Sur un an, l’indice des prix à la consommation harmonisé se contracte de 0,3 point à +1,9 %, après +2,2 % en novembre. Sur un mois, il augmenterait de 0,1 %, après un repli de 0,2 % le mois précédent.

Ce recul de l’inflation devrait se poursuivre du fait de l’évolution du prix du baril.

Le crédit aux entreprises reste dynamique !

Le crédit aux sociétés non financières ont, selon la Banque de France, augmenté de + 6,1% en novembre, après + 5,7% en octobre et + 5,9% en septembre. Cette accélération reflète principalement celle des crédits de trésorerie (+ 6,5 %, après + 4,9 % en octobre).

La croissance des crédits à l’équipement (+ 7,3 %, après +7,4 % en octobre) et des prêts immobiliers (+ 5,3 %, après +5,1 % en octobre) demeure dynamique.

la fin du billet de 500 euros est programmée

Au mois de mai 2016, la Banque centrale européenne avait décidé l’arrêt de la production de billets de 500 euros. La fin de l’émission a été fixée quant à elle pour le 27 janvier 2019. Ces deux décisions avaient pour objectif de lutter contre le financement d’activités illicites comme le terrorisme ou la drogue.

Les coupures de 500 euros actuellement en circulation, environ 521 millions, resteront « légales et pourront par conséquent continuer à être utilisées comme moyens de paiement », a souligné la BCE. En outre, elles garderont de manière permanente leur valeur et pourront être échangées auprès des banques centrales de la zone euro sans limite de temps.

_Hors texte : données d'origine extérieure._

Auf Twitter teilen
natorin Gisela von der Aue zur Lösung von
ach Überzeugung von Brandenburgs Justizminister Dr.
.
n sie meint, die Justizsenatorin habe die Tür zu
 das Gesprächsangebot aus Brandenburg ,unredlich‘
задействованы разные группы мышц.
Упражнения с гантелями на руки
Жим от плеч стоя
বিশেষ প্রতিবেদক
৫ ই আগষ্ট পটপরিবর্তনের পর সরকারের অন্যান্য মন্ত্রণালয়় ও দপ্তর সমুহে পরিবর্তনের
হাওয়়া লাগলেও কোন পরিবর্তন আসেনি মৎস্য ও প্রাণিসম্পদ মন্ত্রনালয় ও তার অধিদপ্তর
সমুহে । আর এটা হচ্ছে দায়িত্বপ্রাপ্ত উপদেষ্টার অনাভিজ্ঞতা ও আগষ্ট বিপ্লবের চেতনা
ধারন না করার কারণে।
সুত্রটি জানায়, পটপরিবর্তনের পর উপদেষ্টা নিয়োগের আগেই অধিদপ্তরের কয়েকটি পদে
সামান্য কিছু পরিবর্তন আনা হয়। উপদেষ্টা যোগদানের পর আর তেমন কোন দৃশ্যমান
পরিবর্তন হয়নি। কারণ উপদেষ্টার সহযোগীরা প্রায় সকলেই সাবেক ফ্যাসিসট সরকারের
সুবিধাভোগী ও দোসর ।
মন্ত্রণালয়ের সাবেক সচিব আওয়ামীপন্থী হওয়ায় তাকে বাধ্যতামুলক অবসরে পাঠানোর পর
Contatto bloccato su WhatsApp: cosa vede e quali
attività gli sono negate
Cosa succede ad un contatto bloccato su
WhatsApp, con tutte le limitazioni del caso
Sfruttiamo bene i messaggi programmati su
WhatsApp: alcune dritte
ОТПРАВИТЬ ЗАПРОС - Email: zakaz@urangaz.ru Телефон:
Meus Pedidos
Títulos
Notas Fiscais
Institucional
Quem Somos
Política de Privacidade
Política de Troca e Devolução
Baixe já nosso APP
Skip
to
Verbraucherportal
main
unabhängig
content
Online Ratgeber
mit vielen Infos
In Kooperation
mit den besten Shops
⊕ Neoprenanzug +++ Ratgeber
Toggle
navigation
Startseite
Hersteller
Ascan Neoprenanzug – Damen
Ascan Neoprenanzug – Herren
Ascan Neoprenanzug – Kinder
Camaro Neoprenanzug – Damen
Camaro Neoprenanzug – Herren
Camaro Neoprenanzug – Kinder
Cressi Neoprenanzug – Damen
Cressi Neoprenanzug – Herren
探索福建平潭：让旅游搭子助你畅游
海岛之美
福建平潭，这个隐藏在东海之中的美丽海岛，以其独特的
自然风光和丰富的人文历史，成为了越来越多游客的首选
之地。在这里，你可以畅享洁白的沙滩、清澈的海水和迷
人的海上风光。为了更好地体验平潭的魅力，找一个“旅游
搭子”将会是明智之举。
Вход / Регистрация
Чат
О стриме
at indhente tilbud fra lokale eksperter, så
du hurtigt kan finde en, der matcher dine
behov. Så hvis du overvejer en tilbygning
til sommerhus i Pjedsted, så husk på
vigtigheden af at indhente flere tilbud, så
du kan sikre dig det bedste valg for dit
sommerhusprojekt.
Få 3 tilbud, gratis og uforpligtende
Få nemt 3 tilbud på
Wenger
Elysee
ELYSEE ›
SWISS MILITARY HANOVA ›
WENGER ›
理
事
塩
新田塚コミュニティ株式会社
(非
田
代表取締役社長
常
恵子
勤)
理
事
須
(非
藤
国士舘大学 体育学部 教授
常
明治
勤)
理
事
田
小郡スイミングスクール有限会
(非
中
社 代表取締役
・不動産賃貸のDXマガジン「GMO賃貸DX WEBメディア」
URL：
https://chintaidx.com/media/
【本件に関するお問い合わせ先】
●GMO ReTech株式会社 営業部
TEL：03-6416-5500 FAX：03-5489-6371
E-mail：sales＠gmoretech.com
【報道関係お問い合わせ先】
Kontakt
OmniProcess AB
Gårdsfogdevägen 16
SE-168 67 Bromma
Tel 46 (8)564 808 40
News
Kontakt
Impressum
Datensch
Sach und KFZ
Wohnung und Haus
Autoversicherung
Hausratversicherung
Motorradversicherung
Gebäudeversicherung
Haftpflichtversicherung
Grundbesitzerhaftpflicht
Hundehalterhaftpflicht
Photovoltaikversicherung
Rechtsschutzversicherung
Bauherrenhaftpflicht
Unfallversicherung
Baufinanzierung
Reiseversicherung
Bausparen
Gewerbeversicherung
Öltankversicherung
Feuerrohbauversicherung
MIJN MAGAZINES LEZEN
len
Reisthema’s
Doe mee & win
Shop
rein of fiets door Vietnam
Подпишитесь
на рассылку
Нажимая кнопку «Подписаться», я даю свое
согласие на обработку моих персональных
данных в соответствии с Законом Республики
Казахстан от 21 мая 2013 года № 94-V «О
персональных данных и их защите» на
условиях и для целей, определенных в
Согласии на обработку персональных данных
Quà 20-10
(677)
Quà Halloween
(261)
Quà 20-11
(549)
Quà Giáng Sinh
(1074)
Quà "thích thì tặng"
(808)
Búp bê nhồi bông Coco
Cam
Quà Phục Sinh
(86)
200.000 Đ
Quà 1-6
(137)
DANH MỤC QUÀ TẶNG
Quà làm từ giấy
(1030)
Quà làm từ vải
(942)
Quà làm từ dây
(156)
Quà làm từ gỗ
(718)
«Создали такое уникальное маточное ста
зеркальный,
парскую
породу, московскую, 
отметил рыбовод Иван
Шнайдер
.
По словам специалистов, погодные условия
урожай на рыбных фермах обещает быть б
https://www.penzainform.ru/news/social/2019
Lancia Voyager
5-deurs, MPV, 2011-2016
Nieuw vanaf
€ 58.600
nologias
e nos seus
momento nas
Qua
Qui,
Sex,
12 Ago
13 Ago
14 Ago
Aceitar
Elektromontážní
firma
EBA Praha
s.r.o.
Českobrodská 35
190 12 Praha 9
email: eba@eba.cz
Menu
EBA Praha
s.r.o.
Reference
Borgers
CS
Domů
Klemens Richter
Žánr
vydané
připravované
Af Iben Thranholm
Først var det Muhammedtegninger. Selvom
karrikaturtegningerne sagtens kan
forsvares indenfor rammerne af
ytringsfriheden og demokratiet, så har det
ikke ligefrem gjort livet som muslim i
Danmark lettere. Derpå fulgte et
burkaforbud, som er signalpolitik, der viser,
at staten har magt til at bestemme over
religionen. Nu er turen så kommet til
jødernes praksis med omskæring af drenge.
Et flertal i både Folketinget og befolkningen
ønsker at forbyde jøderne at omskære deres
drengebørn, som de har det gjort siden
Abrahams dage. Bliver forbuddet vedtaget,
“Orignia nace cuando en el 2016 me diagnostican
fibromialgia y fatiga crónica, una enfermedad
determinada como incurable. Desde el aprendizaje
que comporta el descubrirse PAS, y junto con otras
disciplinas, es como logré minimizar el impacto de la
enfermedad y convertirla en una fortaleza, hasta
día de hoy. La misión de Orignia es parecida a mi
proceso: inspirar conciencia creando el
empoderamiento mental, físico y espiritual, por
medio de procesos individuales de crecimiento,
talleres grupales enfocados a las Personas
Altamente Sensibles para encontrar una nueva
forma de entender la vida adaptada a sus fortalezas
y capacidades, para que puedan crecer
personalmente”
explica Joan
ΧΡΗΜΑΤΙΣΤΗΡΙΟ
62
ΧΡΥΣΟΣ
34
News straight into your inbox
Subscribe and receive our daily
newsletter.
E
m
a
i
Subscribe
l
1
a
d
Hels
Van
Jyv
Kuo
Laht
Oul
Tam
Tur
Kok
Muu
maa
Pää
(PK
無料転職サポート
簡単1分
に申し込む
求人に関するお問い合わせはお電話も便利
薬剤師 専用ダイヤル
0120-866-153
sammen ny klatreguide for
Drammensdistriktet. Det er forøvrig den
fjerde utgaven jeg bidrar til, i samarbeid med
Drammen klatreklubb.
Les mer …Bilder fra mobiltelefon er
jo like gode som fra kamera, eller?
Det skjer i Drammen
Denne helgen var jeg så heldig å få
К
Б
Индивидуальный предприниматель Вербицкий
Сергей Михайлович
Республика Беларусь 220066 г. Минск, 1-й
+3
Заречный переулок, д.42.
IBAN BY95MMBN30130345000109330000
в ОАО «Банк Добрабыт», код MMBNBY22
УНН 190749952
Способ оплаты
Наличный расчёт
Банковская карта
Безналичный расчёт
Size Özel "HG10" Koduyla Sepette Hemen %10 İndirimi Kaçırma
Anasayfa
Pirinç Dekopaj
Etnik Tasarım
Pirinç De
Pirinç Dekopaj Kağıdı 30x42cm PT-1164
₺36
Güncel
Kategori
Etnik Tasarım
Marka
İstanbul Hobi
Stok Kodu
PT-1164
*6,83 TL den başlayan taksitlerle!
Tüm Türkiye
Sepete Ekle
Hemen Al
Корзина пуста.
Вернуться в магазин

Il n’y a donc pas de retrait et d’échange des billets.  Certains pays comme l’Allemagne et l’Autriche sont attachés à cette coupure. Ce sont des pays où les habitants aiment disposer d’importantes liquidités. Ces deux pays pourront déroger à la règle de non émission jusqu’au mois d’avril 2019.

Les billets de 500 euros seront retirés progressivement de la circulation du fait de leur vétusté.